Directions for this task: Rewrite these lines, changing "habitat" to "growing site" and keeping everything else as it stands. Omit the pictures from your answer.

Provided records:
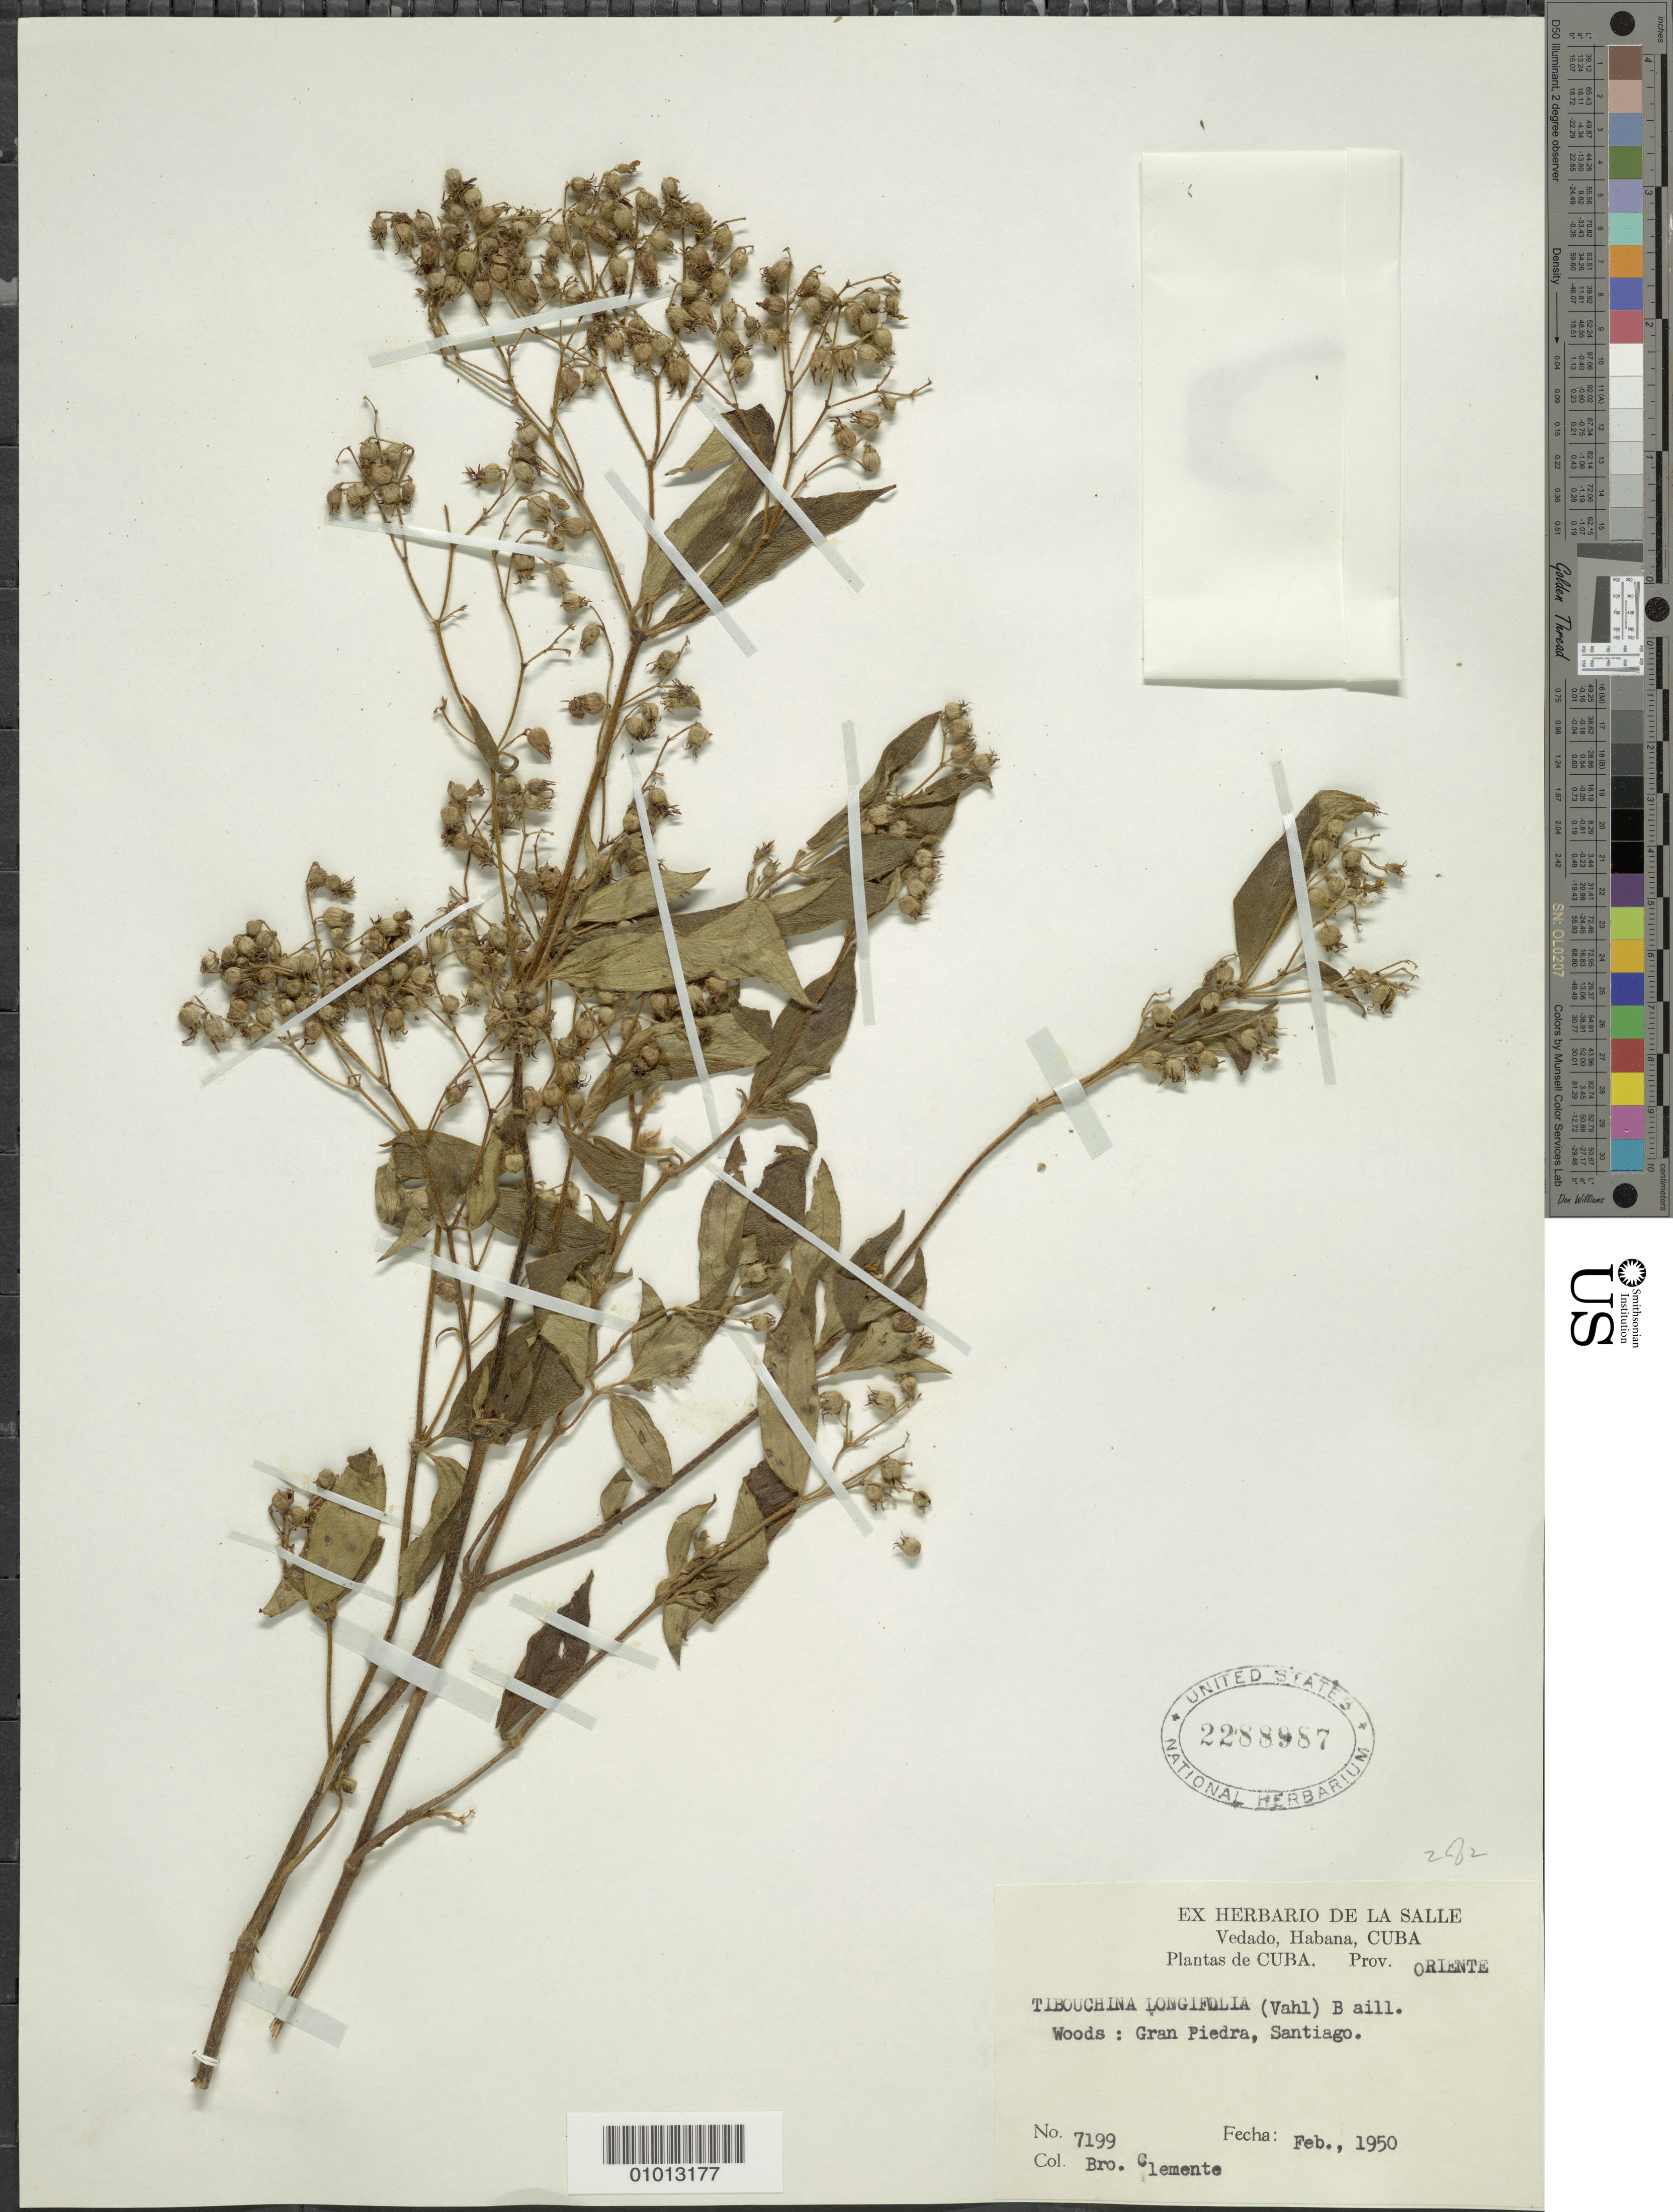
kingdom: Plantae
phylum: Tracheophyta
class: Magnoliopsida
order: Myrtales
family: Melastomataceae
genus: Chaetogastra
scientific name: Chaetogastra longifolia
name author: (Vahl) DC.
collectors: Bro. Clemente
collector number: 7199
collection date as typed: Feb 1950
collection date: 1950-02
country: Cuba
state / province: Santiago de Cuba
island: Cuba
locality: Gran Piedra, Santiago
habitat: Woods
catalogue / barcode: US 2288987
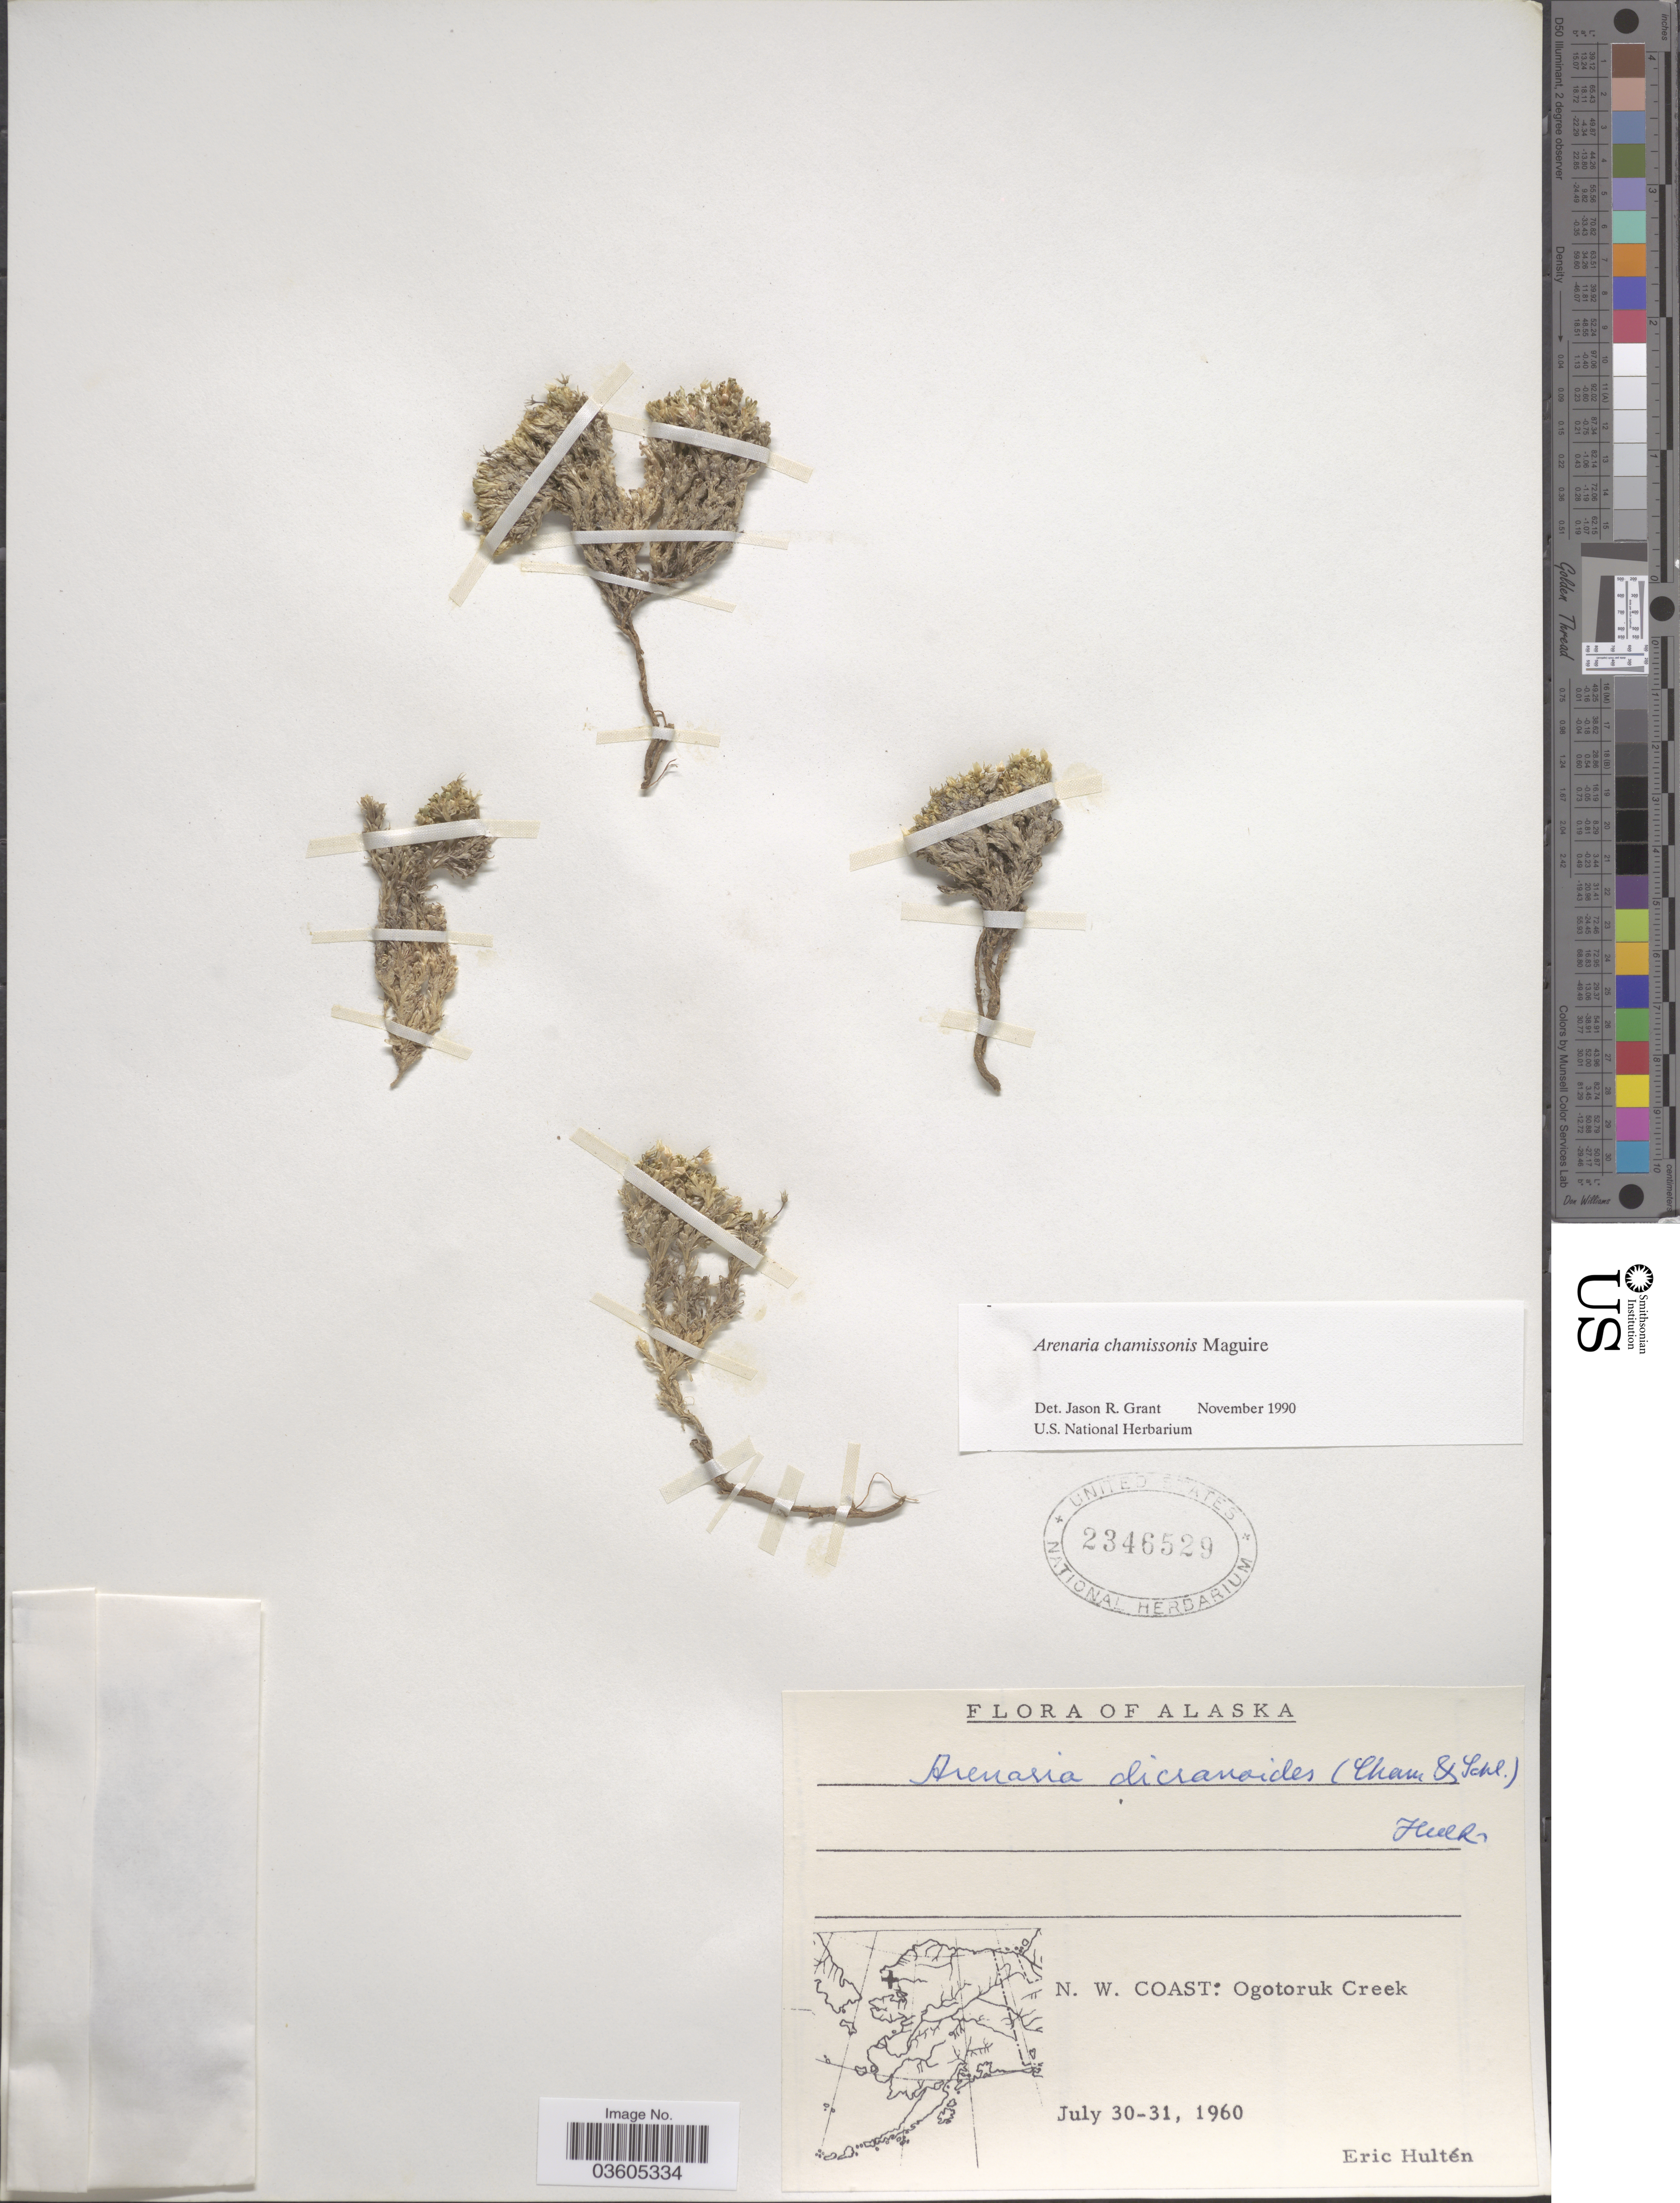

Task output:
kingdom: Plantae
phylum: Tracheophyta
class: Magnoliopsida
order: Myrtales
family: Melastomataceae
genus: Chaetogastra
scientific name: Chaetogastra longifolia
name author: (Vahl) DC.
collectors: Bro. Clemente
collector number: 7199
collection date as typed: Feb 1950
collection date: 1950-02
country: Cuba
state / province: Santiago de Cuba
island: Cuba
locality: Gran Piedra, Santiago
growing site: Woods
catalogue / barcode: US 2288987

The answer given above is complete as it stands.